Task statement → Set down the data again exactly. Pictures are not part of the copy.

Segment Start: Data for the task

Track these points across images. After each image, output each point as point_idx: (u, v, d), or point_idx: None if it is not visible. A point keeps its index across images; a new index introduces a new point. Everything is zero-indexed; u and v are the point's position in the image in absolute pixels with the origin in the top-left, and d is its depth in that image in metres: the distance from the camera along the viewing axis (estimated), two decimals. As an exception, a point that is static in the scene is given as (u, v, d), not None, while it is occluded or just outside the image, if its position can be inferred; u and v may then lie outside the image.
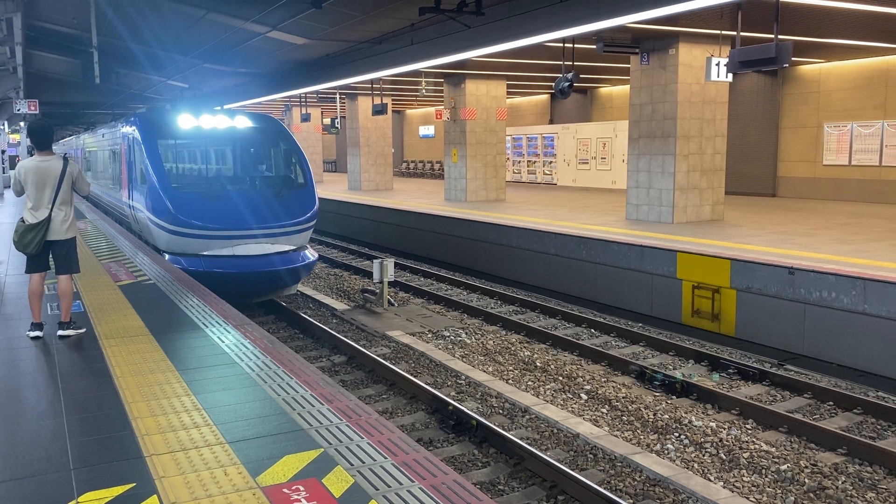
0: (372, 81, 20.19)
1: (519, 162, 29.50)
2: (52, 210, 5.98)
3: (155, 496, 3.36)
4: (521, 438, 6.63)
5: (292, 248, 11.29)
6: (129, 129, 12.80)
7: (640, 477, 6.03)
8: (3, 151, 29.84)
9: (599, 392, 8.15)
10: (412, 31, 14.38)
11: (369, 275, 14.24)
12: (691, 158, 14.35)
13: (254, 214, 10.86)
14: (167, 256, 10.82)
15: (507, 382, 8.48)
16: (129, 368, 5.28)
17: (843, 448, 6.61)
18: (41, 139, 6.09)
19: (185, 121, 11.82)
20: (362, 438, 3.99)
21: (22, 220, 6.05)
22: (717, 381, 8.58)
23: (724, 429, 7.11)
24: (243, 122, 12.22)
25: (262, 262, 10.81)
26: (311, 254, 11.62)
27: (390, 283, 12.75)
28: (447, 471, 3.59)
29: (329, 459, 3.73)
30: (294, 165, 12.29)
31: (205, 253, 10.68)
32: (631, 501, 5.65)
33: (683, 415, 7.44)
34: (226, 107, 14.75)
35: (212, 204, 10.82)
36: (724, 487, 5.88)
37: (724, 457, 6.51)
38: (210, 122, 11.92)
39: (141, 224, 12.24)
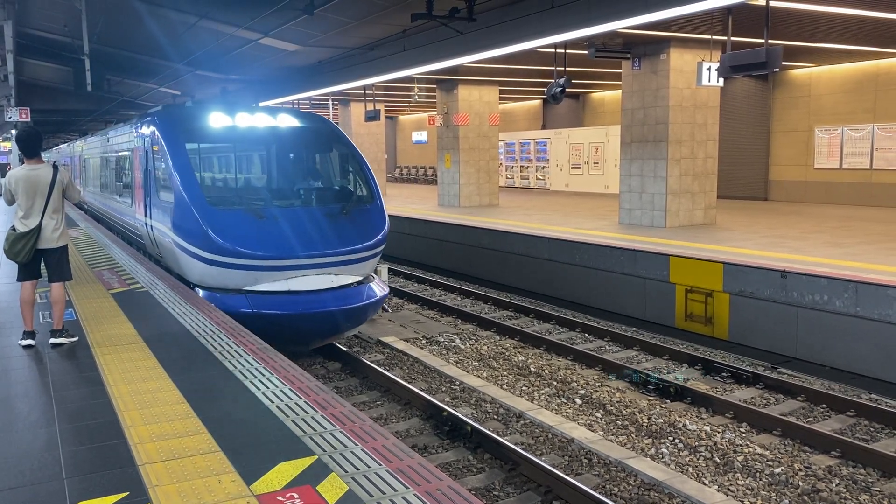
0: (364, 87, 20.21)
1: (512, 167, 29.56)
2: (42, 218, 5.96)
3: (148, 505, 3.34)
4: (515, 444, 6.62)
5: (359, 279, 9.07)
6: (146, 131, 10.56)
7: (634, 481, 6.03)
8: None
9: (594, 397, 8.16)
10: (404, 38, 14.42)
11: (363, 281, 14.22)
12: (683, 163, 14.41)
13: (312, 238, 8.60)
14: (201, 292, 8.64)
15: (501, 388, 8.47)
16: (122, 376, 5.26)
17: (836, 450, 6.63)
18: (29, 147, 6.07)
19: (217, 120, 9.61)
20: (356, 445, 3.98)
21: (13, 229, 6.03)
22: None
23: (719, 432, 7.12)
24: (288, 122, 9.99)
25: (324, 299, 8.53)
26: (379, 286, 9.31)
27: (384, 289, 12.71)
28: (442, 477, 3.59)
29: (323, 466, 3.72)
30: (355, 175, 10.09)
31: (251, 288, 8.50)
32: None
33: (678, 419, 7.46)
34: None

Segment End: Data for the task

Written solution →
Track these points across images. After each image, output each point as point_idx: (u, v, d), or point_idx: None if it is not visible. A point keeps its index across images; a new index introduces a new point. Everything is zero-indexed; u and v are the point's position in the image in absolute pixels with the origin in the top-left, and d is its depth in that image in metres: the distance from the camera along the viewing axis (estimated), two decimals. As an exception, a point that is static in the scene is given as (u, v, d), not None, while it is occluded or just outside the image, if its position can be inferred; u and v may then lie outside the image.
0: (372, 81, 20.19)
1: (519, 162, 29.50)
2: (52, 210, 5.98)
3: (155, 496, 3.36)
4: (521, 438, 6.63)
5: (292, 248, 11.29)
6: (129, 129, 12.80)
7: (640, 477, 6.03)
8: (3, 151, 29.84)
9: (599, 392, 8.15)
10: (412, 31, 14.38)
11: (369, 275, 14.24)
12: (691, 158, 14.35)
13: (254, 214, 10.86)
14: (167, 256, 10.82)
15: (507, 382, 8.48)
16: (129, 368, 5.28)
17: (843, 448, 6.61)
18: (41, 139, 6.09)
19: (185, 121, 11.82)
20: (362, 438, 3.99)
21: (22, 220, 6.05)
22: (717, 381, 8.58)
23: (724, 429, 7.11)
24: (243, 122, 12.22)
25: (262, 262, 10.81)
26: (311, 254, 11.62)
27: (390, 283, 12.75)
28: (447, 471, 3.59)
29: (329, 459, 3.73)
30: (294, 165, 12.29)
31: (205, 253, 10.68)
32: (631, 501, 5.65)
33: (683, 415, 7.44)
34: (226, 107, 14.75)
35: (212, 204, 10.82)
36: (724, 487, 5.88)
37: (724, 457, 6.51)
38: (210, 122, 11.92)
39: (141, 224, 12.24)
0: (364, 87, 20.21)
1: (512, 167, 29.56)
2: (42, 218, 5.96)
3: (148, 505, 3.34)
4: (515, 444, 6.62)
5: (359, 279, 9.07)
6: (146, 131, 10.56)
7: (634, 481, 6.03)
8: None
9: (594, 397, 8.16)
10: (404, 38, 14.42)
11: (363, 281, 14.22)
12: (683, 163, 14.41)
13: (312, 238, 8.60)
14: (201, 292, 8.64)
15: (501, 388, 8.47)
16: (122, 376, 5.26)
17: (836, 450, 6.63)
18: (29, 147, 6.07)
19: (217, 120, 9.61)
20: (356, 445, 3.98)
21: (13, 229, 6.03)
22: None
23: (719, 432, 7.12)
24: (288, 122, 9.99)
25: (324, 299, 8.53)
26: (379, 286, 9.31)
27: (384, 289, 12.71)
28: (442, 477, 3.59)
29: (323, 466, 3.72)
30: (355, 175, 10.09)
31: (251, 288, 8.50)
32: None
33: (678, 419, 7.46)
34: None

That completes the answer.